**** Trecho do documento

O cliente reclama que seu
ingresso de cinema foi carimbado como um alerta sobre conteúdo gay de um filme.
Os donos da sala negam e dizem que o carimbo serve de controle para
meias-entradas.
Fonte: BBC Brasil em São Paulo
(22/05/2014)
O tititi foi grande.
Tudo porque a vendedora de ingressos do cinema havia sido orientada a perguntar
ao cliente se ele tinha certeza de que queria ver aquele filme. Caso
confirmasse, receberia um ingresso com o carimbo: AVISADO. “Tem certeza de que
vai querer estar assistindo este filme, senhor? Ele contém cenas fortes de sexo
homoerótico.” O simpatizante da causa GLBBTThYZ espezinhou-se com aquilo e
postou numa rede social. Em minutos, aquilo virou um meme. A produtora, que não
sabia como colocar gente no cinema, aproveitou a deixa inesperada e faturou.
A empresa de
cinema, num tempo de gente que se amofina pelas coisas mais comezinhas, teve
que vir a público explicar-se que o AVISADO era parte de sua política para sei
lá o quê. O debate desandou, mas sem maiores consequências: afinal, suspeita-se
que o imbróglio pode ser apenas parte de um golpe publicitário para um filme
que não despertou nada mais que bocejos e que, na ausência de uma história
empolgante, carregou nas cenas de sexo homossexual. Nota: no festival de Berlim
teve recepção fria na mostra competitiva de que participou e não deu nem para
saída. Em algumas sessões, as pessoas saíram no meio do filme. Quer dizer, nada
a ver com o tal relacionamento gay, é uma obra ruim.

********

* [Instruções e requisitos]: Escreva a continuação do texto sobre o ingresso de cinema carimbado com "AVISADO", começando logo após a última frase apresentada. Os registros são um material à parte, sem ligação com o texto.

**** Dados fornecidos

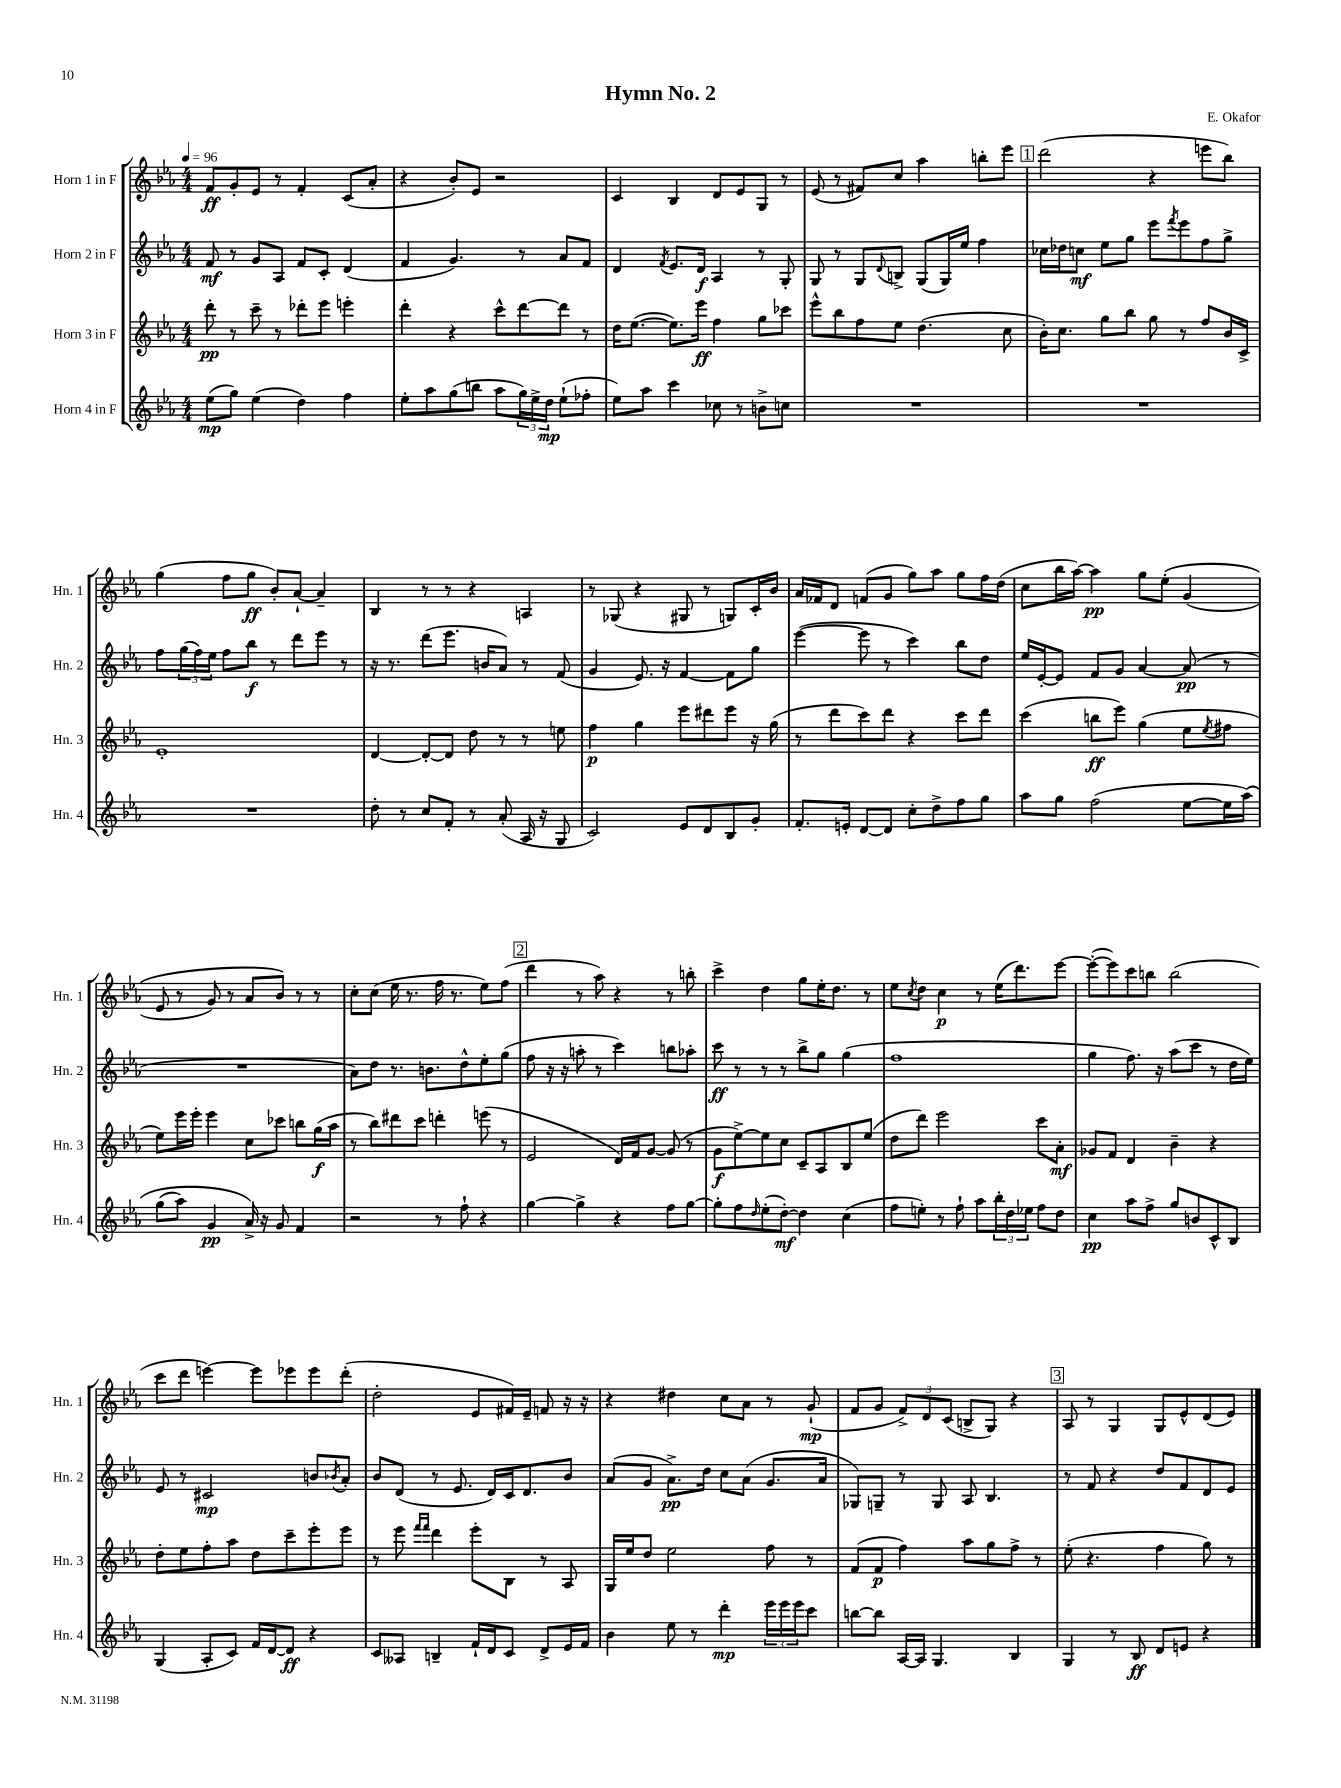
\header { title = "Hymn No. 2" composer = "E. Okafor" }
<<
\new StaffGroup <<
\new Staff = "s0" \with { instrumentName = "Horn 1 in F" shortInstrumentName = "Hn. 1" } {
    \clef treble \key ees \major \numericTimeSignature \time 4/4 \tempo 4 = 96
    f'8\ff g'8-. ees'8 r8 f'4-. c'8( aes'8-. |
    r4 bes'8-.) ees'8 r2 |
    c'4 bes4 d'8 ees'8 g8 r8 |
    ees'8( r8 fis'8) c''8 aes''4 b''8-. ees'''8 |
    \mark \markup { \box "1" } d'''2( r4 e'''8 bes''8) |
    g''4( f''8 g''8\ff bes'8-.) aes'8~-! aes'4-- |
    bes4 r8 r8 r4 a4 |
    r8 ges8( r4 gis8 r8 g8) c'16-. bes'16 |
    aes'16 fes'16 d'8 f'8( g'8 g''8) aes''8 g''8 f''16 d''16( |
    c''8 bes''16 aes''16~) aes''4\pp g''8 ees''8-.\( g'4( |
    ees'8 r8 g'8) r8 aes'8 bes'8\) r8 r8 |
    c''8-. c''8( ees''16 r8. f''16 r8. ees''8) f''8( |
    \mark \markup { \box "2" } d'''4 r8 aes''8) r4 r8 b''8-. |
    c'''4-> d''4 g''8 ees''16-. d''8. r8 |
    ees''8 \acciaccatura { c''8 } d''8 c''4\p r8 ees''16( d'''8.) ees'''8~ |
    ees'''8~-.( ees'''8) c'''8 b''8 b''2( |
    c'''8 d'''8 e'''4~) e'''8 ees'''8 ees'''8 d'''8-.( |
    d''2-. ees'8 fis'16) ees'16-- f'8 r16 r16 |
    r4 dis''4 c''8 aes'8 r8 g'8-!\mp( |
    f'8 g'8 \tuplet 3/2 { f'8->) d'8 c'8( } b8-> g8) r4 |
    \mark \markup { \box "3" } aes8 r8 g4 g8 ees'8-^ d'8( ees'8) \bar "|." |
}
\new Staff = "s1" \with { instrumentName = "Horn 2 in F" shortInstrumentName = "Hn. 2" } {
    \clef treble \key ees \major \numericTimeSignature \time 4/4
    f'8\mf r8 g'8 aes8 f'8 c'8-. d'4( |
    f'4 g'4.) r8 aes'8 f'8 |
    d'4 \acciaccatura { f'8 } ees'8. d'16\f aes4 r8 g8-. |
    g8 r8 g8 \appoggiatura { d'8 } b8-> g8( g16) ees''16 f''4 |
    \mark \markup { \box "1" } ces''16 des''16 c''8\mf ees''8 g''8 ees'''8 \acciaccatura { f'''8 } ees'''8 f''8 g''8-> |
    f''8 \tuplet 3/2 { g''16( f''16) ees''16 } f''8 bes''8\f r8 d'''8 ees'''8 r8 |
    r16 r8. d'''8( ees'''8. b'16 aes'8) r8 f'8( |
    g'4 ees'8.) r16 f'4~ f'8 g''8 |
    ees'''4~( ees'''8 r8 c'''4) bes''8 d''8 |
    ees''16 ees'16~-. ees'8 f'8 g'8 aes'4~ aes'8\pp( r8 |
    R1 |
    aes'8) d''8 r8. b'8. d''8-^ ees''8-. g''8( |
    \mark \markup { \box "2" } f''8 r16 r16 a''8-. r8 c'''4) b''8 aes''8-. |
    c'''8\ff r8 r8 r8 bes''8-> g''8 g''4( |
    f''1 |
    g''4 f''8.) r16 aes''8( c'''8 r8 d''16 ees''16) |
    ees'8 r8 cis'2\mp b'8 \acciaccatura { bes'8 } aes'8-. |
    bes'8 d'8( r8 ees'8. d'16) c'16 d'8. bes'8 |
    aes'8( g'8 aes'8.->\pp) d''16 c''8 aes'8( g'8. aes'16 |
    ges8) g8-- r8 g8 aes8 bes4. |
    \mark \markup { \box "3" } r8 f'8 r4 d''8 f'8 d'8 ees'8 \bar "|." |
}
\new Staff = "s2" \with { instrumentName = "Horn 3 in F" shortInstrumentName = "Hn. 3" } {
    \clef treble \key ees \major \numericTimeSignature \time 4/4
    d'''8-.\pp r8 c'''8-- r8 des'''8-. ees'''8 e'''4-. |
    d'''4-. r4 c'''8-^ d'''8~ d'''8 r8 |
    d''16 ees''8.~( ees''8.) ees'''16\ff f''4 g''8 ces'''8 |
    ees'''8-^ bes''8 f''8 ees''8 d''4.( c''8 |
    \mark \markup { \box "1" } bes'16-.) c''8. g''8 bes''8 g''8 r8 f''8 bes'16 c'16-> |
    ees'1-. |
    d'4~ d'8~-. d'8 d''8 r8 r8 e''8 |
    f''4\p g''4 ees'''8 dis'''8 ees'''8 r16 g''16( |
    r8 d'''8 c'''8) d'''8 r4 c'''8 d'''8 |
    c'''4( b''8\ff ees'''8) g''4( ees''8 \acciaccatura { ees''8 } fis''8 |
    ees''8) ees'''16 ees'''16-. ees'''4 c''8 ces'''8 b''8 g''16\f( aes''16 |
    r8 bes''8) dis'''8 c'''8 d'''4-. e'''8( r8 |
    \mark \markup { \box "2" } ees'2 d'16) f'16 g'8~ g'8( r8 |
    g'8\f ees''8~->) ees''8 c''8 c'8-- aes8 bes8 ees''8( |
    d''8 d'''8) ees'''2 c'''8 aes'8-.\mf |
    ges'8 f'8 d'4 bes'4-- r4 |
    d''8-. ees''8 f''8-. aes''8 d''8 c'''8-- ees'''8-. ees'''8 |
    r8 ees'''8 \grace { f'''16 f'''16 } d'''4 ees'''8-. bes8 r8 aes8 |
    g16 ees''16 d''8 ees''2 f''8 r8 |
    f'8( f'8\p f''4) aes''8 g''8 f''8-> r8 |
    \mark \markup { \box "3" } ees''8-.( r4. f''4 g''8) r8 \bar "|." |
}
\new Staff = "s3" \with { instrumentName = "Horn 4 in F" shortInstrumentName = "Hn. 4" } {
    \clef treble \key ees \major \numericTimeSignature \time 4/4
    ees''8\mp( g''8) ees''4( d''4) f''4 |
    ees''8-. aes''8 g''8( b''8 aes''8 \tuplet 3/2 { g''16) ees''16-> d''16\mp } ees''8-!( fes''8-. |
    ees''8) aes''8 c'''4 ces''8 r8 b'8-> c''8 |
    R1 |
    \mark \markup { \box "1" } R1 |
    R1 |
    d''8-. r8 c''8 f'8-. r8 aes'8-.( aes16 r16 g8 |
    c'2) ees'8 d'8 bes8 g'8-. |
    f'8.-. e'16-. d'8~ d'8 c''8-. d''8-> f''8 g''8 |
    aes''8 g''8 f''2( ees''8~ ees''16 aes''16)\( |
    g''8( aes''8) g'4\pp aes'16->\) r16 g'8 f'4 |
    r2 r8 f''8-! r4 |
    \mark \markup { \box "2" } g''4~ g''4-> r4 f''8 g''8~ |
    g''8-. f''8 \grace { d''16 } ees''8-.( d''8~-.\mf) d''4 c''4( |
    f''8 e''8-.) r8 f''8-! aes''8 \tuplet 3/2 { bes''16-. d''16 ees''16 } f''8 d''8 |
    c''4\pp aes''8 f''8-> g''8 b'8 c'8-^ bes8 |
    g4( aes8-. c'8) f'16 d'16~ d'8\ff r4 |
    c'8 aeses8 b4-- f'16-! d'16 c'8 d'8-> ees'16 f'16 |
    bes'4 ees''8 r8 d'''4-.\mp \tuplet 3/2 { ees'''16 ees'''16 ees'''16 } c'''8 |
    b''8~ b''8 aes16~ aes16 g4. bes4 |
    \mark \markup { \box "3" } g4 r8 bes8\ff d'8 e'8 r4 \bar "|." |
}
>>
>>
\layout { \context { \Score \remove "Bar_number_engraver" } }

********

* [Resposta da tarefa]:
Mas, antes que
vocês leitores se entediem com esta conversa morna, imagine a vantagem que
seria ter um AVISADO nos muitos bilhetes que você pegou na vida. Sei, sei, você
agora se rói porque teve, sim, mas decidiu seguir em frente e quebrou a cara.
Até tentou sair no meio da sessão, mas não deu. Teve que amargar todas as cenas
até o fim, sem piar.
Diz-se que
quem avisa, amigo é. Mas quem se importa? Conselhos ou avisos são ignorados
porque cada qual quer ter sua própria experiência de vida. Certo que essa
lógica é, na maioria das vezes, burra. Você já disse isso para si mesmo e ainda
aguentou os “eu não disse?”
Não aceitar um
aviso é, também, fruto de nossa cegueira. O avisador é quase uma espécie de
profeta. A experiência e/ou o conhecimento fazem-no ver aquilo que para os
demais não está claro. Imagine, num mundo em que se pensa a terra quadrada
acreditar por arrazoamentos de um sei lá quem que é redonda. Que o sol estava
no centro de nossa galáxia e não a terra.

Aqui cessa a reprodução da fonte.